The episode closed with Abby asking Meg about Huck, after the Mystery Group minion confirmed that she had killed Jennifer Fields (Chelsea Kurtz). Meg merely told Abby not to worry, and that no one would know she was part of it. Which means she wouldn't actually turn on her former Gladiator like that, right?
"It's pretty vague when she says, 'And Huck?'" Stanchfield tells TVGuide.com, adding that you can draw your own conclusions based on the evasive choice of words. "Abby has been a pretty steady moral compass in this show."
But that moral compass will be tested in Thursday's episode, which will revisit the months leading up to the election and Vargas' (Ricardo Chavira) assassination from Abby's perspective — and reveal what, if any, involvement she had in the latter. "This is a real aggressive look at what Abby does with the subject matter of power," Stanchfield says. "You do find out a lot more [about] what decisions she's made and her actions leading up to election night."
Abby has always been ambitious, but sacrificing Huck seems like one step too far.

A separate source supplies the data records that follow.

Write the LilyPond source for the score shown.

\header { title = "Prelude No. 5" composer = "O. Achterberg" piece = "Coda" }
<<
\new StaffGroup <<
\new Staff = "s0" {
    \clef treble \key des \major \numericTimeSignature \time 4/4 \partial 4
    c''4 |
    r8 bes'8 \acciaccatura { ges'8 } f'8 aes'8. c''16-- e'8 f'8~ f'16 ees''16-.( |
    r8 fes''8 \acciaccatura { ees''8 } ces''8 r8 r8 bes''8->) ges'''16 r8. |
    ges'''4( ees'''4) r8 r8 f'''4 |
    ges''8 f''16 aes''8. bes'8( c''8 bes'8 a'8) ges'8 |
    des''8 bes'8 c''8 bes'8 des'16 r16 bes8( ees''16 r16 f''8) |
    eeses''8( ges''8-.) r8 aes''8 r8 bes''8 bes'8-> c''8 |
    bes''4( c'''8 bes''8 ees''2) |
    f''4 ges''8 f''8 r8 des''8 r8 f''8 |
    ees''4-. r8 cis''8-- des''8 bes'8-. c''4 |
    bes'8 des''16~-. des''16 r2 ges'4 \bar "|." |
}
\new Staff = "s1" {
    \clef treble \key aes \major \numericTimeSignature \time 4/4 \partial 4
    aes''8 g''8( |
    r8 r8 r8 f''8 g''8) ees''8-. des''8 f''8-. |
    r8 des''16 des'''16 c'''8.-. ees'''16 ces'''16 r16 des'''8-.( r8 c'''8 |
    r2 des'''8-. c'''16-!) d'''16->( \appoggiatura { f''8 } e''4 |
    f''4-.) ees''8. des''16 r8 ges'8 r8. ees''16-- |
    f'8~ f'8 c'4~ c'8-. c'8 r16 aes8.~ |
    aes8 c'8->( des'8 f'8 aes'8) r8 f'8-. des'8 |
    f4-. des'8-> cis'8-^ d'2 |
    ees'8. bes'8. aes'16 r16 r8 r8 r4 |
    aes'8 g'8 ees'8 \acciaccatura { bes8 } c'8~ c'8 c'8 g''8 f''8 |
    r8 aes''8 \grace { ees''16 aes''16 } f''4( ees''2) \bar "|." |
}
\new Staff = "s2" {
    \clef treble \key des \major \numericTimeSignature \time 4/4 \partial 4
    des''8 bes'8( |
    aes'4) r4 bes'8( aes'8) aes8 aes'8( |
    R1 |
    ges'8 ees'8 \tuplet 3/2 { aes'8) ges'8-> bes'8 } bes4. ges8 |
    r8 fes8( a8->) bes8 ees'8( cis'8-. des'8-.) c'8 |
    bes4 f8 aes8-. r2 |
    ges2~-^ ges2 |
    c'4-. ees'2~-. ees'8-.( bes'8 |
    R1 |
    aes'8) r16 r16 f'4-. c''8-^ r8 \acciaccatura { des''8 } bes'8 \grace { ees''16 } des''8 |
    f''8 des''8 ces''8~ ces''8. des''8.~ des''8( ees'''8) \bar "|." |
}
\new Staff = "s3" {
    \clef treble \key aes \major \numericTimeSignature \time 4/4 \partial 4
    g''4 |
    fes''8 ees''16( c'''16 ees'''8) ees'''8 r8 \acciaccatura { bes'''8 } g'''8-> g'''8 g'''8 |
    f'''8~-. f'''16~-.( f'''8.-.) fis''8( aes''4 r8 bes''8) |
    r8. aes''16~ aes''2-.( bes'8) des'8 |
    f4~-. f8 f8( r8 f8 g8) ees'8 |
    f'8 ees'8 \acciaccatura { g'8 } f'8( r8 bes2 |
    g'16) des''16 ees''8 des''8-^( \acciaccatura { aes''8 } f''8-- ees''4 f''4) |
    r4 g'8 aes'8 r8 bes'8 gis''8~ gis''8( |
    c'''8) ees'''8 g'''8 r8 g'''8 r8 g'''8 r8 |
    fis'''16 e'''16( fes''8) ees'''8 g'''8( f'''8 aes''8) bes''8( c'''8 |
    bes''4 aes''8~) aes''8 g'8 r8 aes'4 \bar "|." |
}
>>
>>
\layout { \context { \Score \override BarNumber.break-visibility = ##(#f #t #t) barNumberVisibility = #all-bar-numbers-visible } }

But then again, we're talking about a show that had the president suffocate a Supreme Court justice.
"[Abby's] had this very, very slow build for five and a half seasons," Stanchfield says. "It took her almost two seasons to get into the bubble in the White House. And now she is. She's really the president's right-hand person in terms of who he looks to. She's the chief of staff. I do think she joins the rest of the cast in the conversation of power and how much power makes one powerful or happy or how much do you need? That's explored [in Thursday's episode]."
As for Huck, who was left bleeding out on the floor? "It is interesting [Meg] didn't shoot him in the head or the heart," Diaz points out. "Possibly that means something."
Scandal airs Thursdays at 9/8c on ABC.